Readings for the Mass on the commemoration of St. Alexius:

1 Timothy 6:6-12:
But godliness with contentment is great gain. For we brought nothing into this world: and certainly we can carry nothing out. But having food and wherewith to be covered, with these we are content. For they that will become rich fall into temptation and into the snare of the devil and into many unprofitable and hurtful desires, which drown men into destruction and perdition. For the desire of money is the root of all evils; which some coveting have erred from the faith and have entangled themselves in many sorrows. Fight the Good Fight. But thou, O man of God, fly these things: and pursue justice, godliness, faith, charity, patience, mildness. Fight the good fight of faith. Lay hold on eternal life, whereunto thou art called and be it confessed a good confession before many witnesses.

Matthew 19:27-29:
Then Peter answering, said to him: Behold we have left all things, and have followed thee: what therefore shall we have?

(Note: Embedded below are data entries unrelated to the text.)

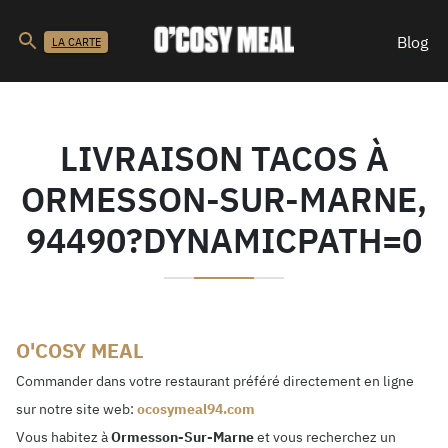
Blog
LA CARTE
LIVRAISON TACOS À
ORMESSON-SUR-MARNE,
94490?DYNAMICPATH=0
O'COSY MEAL
Commander dans votre restaurant préféré directement en ligne
sur notre site web:
ocosymeal94.com
Vous habitez à
Ormesson-Sur-Marne
et vous recherchez un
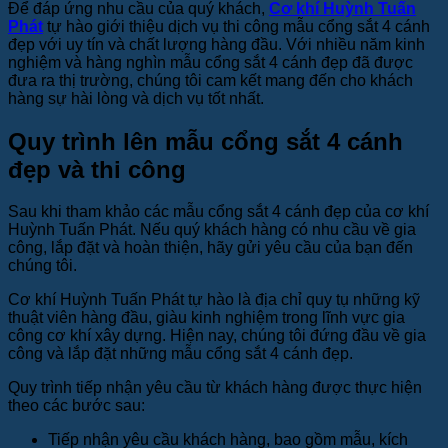
Để đáp ứng nhu cầu của quý khách,
Cơ khí Huỳnh Tuấn
Phát
tự hào giới thiệu dịch vụ thi công mẫu cổng sắt 4 cánh
đẹp với uy tín và chất lượng hàng đầu. Với nhiều năm kinh
nghiệm và hàng nghìn mẫu cổng sắt 4 cánh đẹp đã được
đưa ra thị trường, chúng tôi cam kết mang đến cho khách
hàng sự hài lòng và dịch vụ tốt nhất.
Quy trình lên mẫu cổng sắt 4 cánh
đẹp và thi công
Sau khi tham khảo các mẫu cổng sắt 4 cánh đẹp của cơ khí
Huỳnh Tuấn Phát. Nếu quý khách hàng có nhu cầu về gia
công, lắp đặt và hoàn thiện, hãy gửi yêu cầu của bạn đến
chúng tôi.
Cơ khí Huỳnh Tuấn Phát tự hào là địa chỉ quy tụ những kỹ
thuật viên hàng đầu, giàu kinh nghiệm trong lĩnh vực gia
công cơ khí xây dựng. Hiện nay, chúng tôi đứng đầu về gia
công và lắp đặt những mẫu cổng sắt 4 cánh đẹp.
Quy trình tiếp nhận yêu cầu từ khách hàng được thực hiện
theo các bước sau:
Tiếp nhận yêu cầu khách hàng, bao gồm mẫu, kích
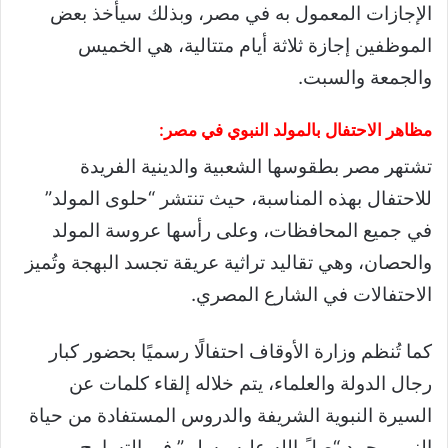
الإجازات المعمول به في مصر، وبذلك سيأخذ بعض
الموظفين إجازة ثلاثة أيام متتالية، هي الخميس
والجمعة والسبت.
مظاهر الاحتفال بالمولد النبوي في مصر:
تشتهر مصر بطقوسها الشعبية والدينية الفريدة
للاحتفال بهذه المناسبة، حيث تنتشر “حلوى المولد”
في جميع المحافظات، وعلى رأسها عروسة المولد
والحصان، وهي تقاليد تراثية عريقة تجسد البهجة وتُميز
الاحتفالات في الشارع المصري.
كما تُنظم وزارة الأوقاف احتفالًا رسميًا بحضور كبار
رجال الدولة والعلماء، يتم خلاله إلقاء كلمات عن
السيرة النبوية الشريفة والدروس المستفادة من حياة
النبي محمد “صلً الله عليه وسلم” في التسامح،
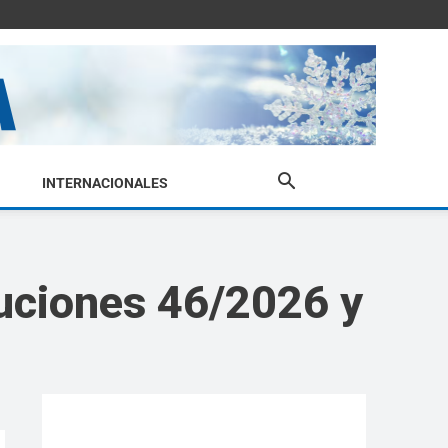
INTERNACIONALES
luciones 46/2026 y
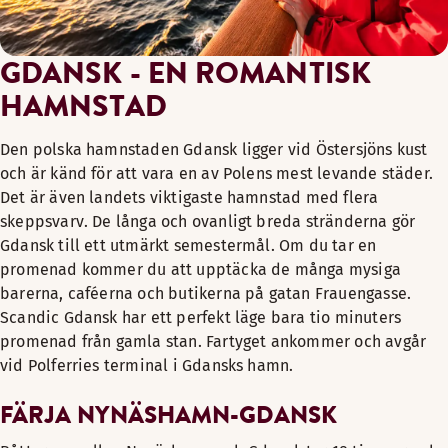
GDANSK - EN ROMANTISK
HAMNSTAD
Den polska hamnstaden Gdansk ligger vid Östersjöns kust
och är känd för att vara en av Polens mest levande städer.
Det är även landets viktigaste hamnstad med flera
skeppsvarv. De långa och ovanligt breda stränderna gör
Gdansk till ett utmärkt semestermål. Om du tar en
promenad kommer du att upptäcka de många mysiga
barerna, caféerna och butikerna på gatan Frauengasse.
Scandic Gdansk har ett perfekt läge bara tio minuters
promenad från gamla stan. Fartyget ankommer och avgår
vid Polferries terminal i Gdansks hamn.
FÄRJA NYNÄSHAMN-GDANSK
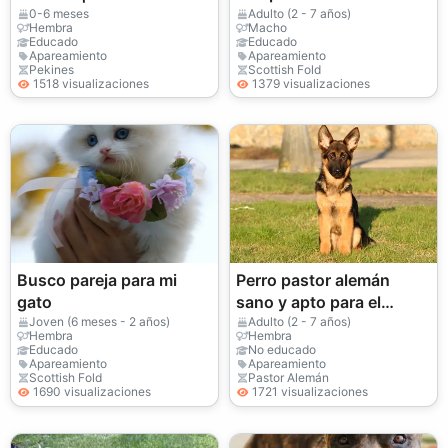
para nuestro hijo de 2
0-6 meses
Adulto (2 - 7 años)
Hembra
Macho
años.
Educado
Educado
Apareamiento
Apareamiento
Pekines
Scottish Fold
1518 visualizaciones
1379 visualizaciones
Busco pareja para mi
Perro pastor alemán
gato
sano y apto para el
apareamiento
Joven (6 meses - 2 años)
Adulto (2 - 7 años)
Hembra
Hembra
Educado
No educado
Apareamiento
Apareamiento
Scottish Fold
Pastor Alemán
1690 visualizaciones
1721 visualizaciones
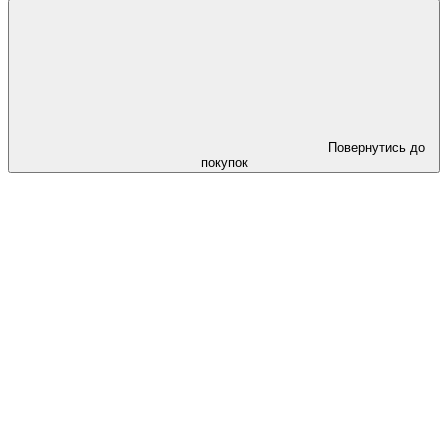
Повернутись до
покупок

And Jesus said to them: Amen I say to you, that you who have followed me, in the regeneration, when the Son of man shall sit on the seat of his majesty, you also shall sit on twelve seats judging the twelve tribes of Israel. And every one that hath left house, or brethren, or sisters, or father, or mother, or wife, or children, or lands for my name's sake, shall receive an hundredfold, and shall possess life everlasting.